September 27, 2023
USGBC Aims to Decarbonize Building Construction Industry
U.S. Green Building Council issues new report highlighting key actions and embodied carbon guidelines
On Tuesday, the U.S. Green Building Council (USGBC) and RMI (founded as Rocky Mountain Institute) released the report "Driving Action on Embodied Carbon in Buildings" to answer current questions about embodied carbon emissions and outline key actions to accelerate the decarbonization of the U.S. building construction sector.
The two organizations draw from a comprehensive foundation of research based on the most up-to-date and relevant data and industry knowledge to establish a set of recommendations and actions for embodied carbon, including:
The state of the data on embodied carbon
The opportunity to reduce embodied carbon from standard building practices
Current and emerging benchmarking standards
The carbon intensity of specific materials
Embodied carbon savings potential from reuse, recycling and circularity
Assessments of emerging and future low-embodied-carbon technologies
USGBC and RMI’s work will address embodied carbon emissions from building materials and be used to inform the regular development process for LEED v5, the next version of USGBC’s LEED rating system. Updates on the development of LEED v5will be shared this week at the Greenbuild International Conference and Expo in Washington, D.C. LEED is the premier green building rating system that sets standards for sustainable building design, construction and operations. RMI brings deep expertise in embodied carbon to the table through its multi-year Embodied Carbon Initiative and is collaborating with USGBC to ensure that the approaches taken have as much impact as possible across the real estate industry.

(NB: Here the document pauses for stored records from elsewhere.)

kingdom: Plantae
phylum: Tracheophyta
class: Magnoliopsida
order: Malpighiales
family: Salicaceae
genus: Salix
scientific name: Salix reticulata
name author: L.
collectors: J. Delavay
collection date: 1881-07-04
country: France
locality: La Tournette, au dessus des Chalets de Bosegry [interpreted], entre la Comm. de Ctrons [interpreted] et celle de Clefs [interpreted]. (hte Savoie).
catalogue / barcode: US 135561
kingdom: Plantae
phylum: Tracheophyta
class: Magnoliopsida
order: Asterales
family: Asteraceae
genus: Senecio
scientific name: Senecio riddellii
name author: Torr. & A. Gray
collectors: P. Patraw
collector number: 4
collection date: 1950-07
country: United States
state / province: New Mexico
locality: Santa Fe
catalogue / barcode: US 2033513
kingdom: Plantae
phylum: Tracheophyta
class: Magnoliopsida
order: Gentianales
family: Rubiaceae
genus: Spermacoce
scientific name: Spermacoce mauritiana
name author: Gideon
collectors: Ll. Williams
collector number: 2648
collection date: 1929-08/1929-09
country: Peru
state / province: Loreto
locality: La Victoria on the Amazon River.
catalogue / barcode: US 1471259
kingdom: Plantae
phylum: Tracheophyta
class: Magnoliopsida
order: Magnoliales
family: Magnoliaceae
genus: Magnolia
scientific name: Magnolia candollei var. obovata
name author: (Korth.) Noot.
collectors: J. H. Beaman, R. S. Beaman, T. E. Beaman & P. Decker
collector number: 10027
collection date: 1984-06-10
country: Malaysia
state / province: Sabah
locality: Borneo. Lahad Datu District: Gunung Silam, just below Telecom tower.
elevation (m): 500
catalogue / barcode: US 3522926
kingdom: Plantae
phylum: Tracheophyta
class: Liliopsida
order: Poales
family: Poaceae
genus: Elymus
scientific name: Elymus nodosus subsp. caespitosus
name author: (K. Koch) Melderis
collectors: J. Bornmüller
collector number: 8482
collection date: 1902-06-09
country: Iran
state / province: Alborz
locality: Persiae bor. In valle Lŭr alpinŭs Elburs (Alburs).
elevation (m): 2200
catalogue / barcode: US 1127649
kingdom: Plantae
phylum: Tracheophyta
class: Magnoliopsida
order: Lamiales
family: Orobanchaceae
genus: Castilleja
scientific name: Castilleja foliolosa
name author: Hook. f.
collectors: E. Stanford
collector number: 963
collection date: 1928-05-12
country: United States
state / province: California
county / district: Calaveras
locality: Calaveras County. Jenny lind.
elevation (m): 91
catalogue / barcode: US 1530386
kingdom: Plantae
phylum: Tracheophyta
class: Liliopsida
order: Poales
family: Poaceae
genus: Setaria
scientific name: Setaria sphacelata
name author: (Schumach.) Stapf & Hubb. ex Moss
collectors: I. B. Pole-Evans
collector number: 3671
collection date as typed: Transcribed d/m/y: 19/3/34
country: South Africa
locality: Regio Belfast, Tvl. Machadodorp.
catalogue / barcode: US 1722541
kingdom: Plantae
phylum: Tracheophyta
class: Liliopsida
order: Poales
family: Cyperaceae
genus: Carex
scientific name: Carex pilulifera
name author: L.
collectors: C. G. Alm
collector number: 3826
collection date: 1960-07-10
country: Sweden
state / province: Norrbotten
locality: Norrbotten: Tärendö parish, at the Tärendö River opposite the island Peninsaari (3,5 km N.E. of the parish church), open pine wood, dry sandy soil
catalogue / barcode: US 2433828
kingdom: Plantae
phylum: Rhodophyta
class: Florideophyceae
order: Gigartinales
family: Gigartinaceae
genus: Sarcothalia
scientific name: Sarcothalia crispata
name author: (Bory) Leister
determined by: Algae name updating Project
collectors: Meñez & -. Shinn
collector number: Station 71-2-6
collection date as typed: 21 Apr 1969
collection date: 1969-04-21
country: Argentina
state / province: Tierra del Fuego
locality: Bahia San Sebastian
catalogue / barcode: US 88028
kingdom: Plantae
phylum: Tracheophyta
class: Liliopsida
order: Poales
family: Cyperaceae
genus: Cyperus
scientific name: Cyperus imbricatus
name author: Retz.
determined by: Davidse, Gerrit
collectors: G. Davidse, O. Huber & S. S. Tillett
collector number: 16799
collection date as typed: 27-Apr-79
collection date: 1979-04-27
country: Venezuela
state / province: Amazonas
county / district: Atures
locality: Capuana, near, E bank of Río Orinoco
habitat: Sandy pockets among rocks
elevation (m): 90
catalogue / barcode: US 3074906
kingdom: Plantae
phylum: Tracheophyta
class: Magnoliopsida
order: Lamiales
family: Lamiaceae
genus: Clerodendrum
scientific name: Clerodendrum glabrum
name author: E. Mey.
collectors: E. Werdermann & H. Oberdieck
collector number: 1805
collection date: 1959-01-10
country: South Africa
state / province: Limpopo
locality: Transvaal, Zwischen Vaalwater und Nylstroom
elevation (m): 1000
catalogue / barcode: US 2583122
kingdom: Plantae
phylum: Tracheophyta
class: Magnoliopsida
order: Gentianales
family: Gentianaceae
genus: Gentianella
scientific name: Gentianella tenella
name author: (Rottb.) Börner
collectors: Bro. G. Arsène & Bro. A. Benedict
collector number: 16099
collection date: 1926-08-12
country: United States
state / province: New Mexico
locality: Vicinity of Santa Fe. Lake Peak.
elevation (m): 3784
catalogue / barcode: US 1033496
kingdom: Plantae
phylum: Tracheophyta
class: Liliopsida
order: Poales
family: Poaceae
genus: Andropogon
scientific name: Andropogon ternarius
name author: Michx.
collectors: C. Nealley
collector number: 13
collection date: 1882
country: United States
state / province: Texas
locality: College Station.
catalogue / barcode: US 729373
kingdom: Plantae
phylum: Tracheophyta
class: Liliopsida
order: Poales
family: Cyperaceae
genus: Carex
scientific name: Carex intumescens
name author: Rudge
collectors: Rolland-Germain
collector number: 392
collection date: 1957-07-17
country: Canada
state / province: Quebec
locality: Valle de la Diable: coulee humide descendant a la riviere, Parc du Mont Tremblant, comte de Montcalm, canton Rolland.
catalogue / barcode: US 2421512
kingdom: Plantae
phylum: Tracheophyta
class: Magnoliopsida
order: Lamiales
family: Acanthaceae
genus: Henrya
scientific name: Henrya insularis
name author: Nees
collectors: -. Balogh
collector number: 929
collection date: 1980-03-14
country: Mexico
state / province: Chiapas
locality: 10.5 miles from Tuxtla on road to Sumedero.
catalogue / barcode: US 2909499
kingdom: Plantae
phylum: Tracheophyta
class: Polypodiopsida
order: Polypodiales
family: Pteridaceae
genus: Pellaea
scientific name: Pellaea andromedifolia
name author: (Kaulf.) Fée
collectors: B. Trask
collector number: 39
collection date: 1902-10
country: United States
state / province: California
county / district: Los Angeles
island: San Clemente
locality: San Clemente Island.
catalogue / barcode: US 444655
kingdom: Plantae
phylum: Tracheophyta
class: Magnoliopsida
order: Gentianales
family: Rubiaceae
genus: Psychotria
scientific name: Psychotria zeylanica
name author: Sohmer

“RMI is excited to work together with USGBC, providing relevant, cutting-edge research and information on reducing embodied carbon emissions as the rating system continues to push the building industry to be part of the climate solution by providing tangible approaches to achieve high-performance projects that are good for business and the planet,” said RMI’s Victor Olgyay, a carbon-free buildings expert at RMI.
“Addressing embodied carbon emissions in the building and construction sector is a challenge that will require an industry-wide approach and working with leading institutions like RMI,” said Melissa Baker, senior vice president at USGBC. “Our work together aims to provide recommendations and key takeaways to inform standard practices that will help us meet our global climate goals.”
The buildings and construction sector account for nearly 40% of all greenhouse gas (GHG) emissions. Embodied carbon emissions alone are 11% of GHG emissions, representing millions of tons of carbon emissions released during the life cycle of building materials, including extraction, manufacturing, transport, construction and disposal.
As this critical area of high-performance building design comes into focus for more architects, designers and builders, the collaboration between USGBC and RMI will guide best practices in low-embodied-carbon solutions while fostering rapid uptake and better decision-making informed by the latest research.